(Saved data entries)
------

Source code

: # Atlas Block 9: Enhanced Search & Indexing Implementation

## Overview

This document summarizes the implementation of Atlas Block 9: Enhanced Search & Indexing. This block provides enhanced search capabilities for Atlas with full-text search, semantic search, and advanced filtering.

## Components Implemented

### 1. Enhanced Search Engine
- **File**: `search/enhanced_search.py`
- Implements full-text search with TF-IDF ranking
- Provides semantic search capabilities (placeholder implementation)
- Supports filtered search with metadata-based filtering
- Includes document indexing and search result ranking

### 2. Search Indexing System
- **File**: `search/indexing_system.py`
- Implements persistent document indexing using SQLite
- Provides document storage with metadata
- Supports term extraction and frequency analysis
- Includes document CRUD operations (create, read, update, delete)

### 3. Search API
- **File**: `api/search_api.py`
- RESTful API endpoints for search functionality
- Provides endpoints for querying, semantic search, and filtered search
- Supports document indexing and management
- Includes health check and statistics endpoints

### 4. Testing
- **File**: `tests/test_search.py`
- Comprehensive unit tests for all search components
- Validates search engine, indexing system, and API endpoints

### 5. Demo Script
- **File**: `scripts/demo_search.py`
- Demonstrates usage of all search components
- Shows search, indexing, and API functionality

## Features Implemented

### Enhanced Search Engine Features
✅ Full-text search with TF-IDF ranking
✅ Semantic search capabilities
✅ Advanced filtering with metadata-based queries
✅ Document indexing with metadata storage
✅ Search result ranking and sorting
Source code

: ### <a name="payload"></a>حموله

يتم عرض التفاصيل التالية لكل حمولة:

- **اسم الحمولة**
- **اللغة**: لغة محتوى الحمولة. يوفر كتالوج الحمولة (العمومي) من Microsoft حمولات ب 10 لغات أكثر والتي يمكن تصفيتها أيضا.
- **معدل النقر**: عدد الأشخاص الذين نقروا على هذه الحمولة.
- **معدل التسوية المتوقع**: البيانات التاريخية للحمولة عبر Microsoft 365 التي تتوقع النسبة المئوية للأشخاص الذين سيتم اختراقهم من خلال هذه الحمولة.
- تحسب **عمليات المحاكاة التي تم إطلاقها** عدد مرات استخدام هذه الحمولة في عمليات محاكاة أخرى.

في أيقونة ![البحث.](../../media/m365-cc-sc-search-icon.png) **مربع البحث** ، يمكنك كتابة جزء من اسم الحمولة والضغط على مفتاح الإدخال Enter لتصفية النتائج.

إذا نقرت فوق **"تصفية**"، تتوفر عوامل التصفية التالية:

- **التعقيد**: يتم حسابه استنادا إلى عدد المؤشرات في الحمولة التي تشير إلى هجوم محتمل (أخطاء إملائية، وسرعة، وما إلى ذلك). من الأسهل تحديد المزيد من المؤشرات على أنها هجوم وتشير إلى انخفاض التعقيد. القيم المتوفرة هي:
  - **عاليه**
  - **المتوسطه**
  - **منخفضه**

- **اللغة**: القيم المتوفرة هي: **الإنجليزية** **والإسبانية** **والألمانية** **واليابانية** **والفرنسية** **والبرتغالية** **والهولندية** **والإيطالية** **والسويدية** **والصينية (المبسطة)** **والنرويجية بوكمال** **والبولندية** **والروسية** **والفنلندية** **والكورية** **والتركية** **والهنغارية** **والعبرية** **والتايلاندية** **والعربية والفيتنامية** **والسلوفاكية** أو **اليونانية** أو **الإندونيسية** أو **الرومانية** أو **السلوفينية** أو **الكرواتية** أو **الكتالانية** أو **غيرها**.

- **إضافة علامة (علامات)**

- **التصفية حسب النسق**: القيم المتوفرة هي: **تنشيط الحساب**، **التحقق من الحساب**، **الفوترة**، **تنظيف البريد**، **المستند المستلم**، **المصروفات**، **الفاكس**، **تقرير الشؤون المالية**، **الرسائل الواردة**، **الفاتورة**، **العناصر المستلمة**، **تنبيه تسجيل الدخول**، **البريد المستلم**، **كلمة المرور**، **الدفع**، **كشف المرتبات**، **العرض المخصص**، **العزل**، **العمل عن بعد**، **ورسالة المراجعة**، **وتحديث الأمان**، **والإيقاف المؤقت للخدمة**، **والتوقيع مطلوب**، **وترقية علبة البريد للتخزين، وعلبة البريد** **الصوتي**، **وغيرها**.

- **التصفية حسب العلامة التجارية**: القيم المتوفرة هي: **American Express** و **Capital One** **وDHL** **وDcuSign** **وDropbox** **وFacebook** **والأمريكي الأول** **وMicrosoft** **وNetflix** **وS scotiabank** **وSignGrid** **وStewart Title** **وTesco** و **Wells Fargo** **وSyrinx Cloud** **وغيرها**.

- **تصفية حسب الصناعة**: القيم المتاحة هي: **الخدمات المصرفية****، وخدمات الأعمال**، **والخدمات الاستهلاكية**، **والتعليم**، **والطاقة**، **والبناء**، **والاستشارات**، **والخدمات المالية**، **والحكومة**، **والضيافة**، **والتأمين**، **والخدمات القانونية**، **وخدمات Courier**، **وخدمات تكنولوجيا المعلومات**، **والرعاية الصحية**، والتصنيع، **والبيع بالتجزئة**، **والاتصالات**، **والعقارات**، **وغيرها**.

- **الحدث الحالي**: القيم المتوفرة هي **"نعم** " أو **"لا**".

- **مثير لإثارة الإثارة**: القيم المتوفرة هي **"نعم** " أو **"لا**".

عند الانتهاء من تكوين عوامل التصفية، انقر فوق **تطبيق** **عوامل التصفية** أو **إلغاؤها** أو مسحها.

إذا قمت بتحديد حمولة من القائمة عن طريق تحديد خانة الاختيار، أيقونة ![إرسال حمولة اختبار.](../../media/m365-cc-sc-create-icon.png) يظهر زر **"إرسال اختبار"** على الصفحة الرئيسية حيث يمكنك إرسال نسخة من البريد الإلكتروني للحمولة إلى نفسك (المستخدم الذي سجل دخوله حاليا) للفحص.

------

Look back at the entries above and repeat, unchanged, every line from the line holding "## Overview" through the line holding "- Supports term".

SOLUTION TO THIS PROBLEM
## Overview

This document summarizes the implementation of Atlas Block 9: Enhanced Search & Indexing. This block provides enhanced search capabilities for Atlas with full-text search, semantic search, and advanced filtering.

## Components Implemented

### 1. Enhanced Search Engine
- **File**: `search/enhanced_search.py`
- Implements full-text search with TF-IDF ranking
- Provides semantic search capabilities (placeholder implementation)
- Supports filtered search with metadata-based filtering
- Includes document indexing and search result ranking

### 2. Search Indexing System
- **File**: `search/indexing_system.py`
- Implements persistent document indexing using SQLite
- Provides document storage with metadata
- Supports term extraction and frequency analysis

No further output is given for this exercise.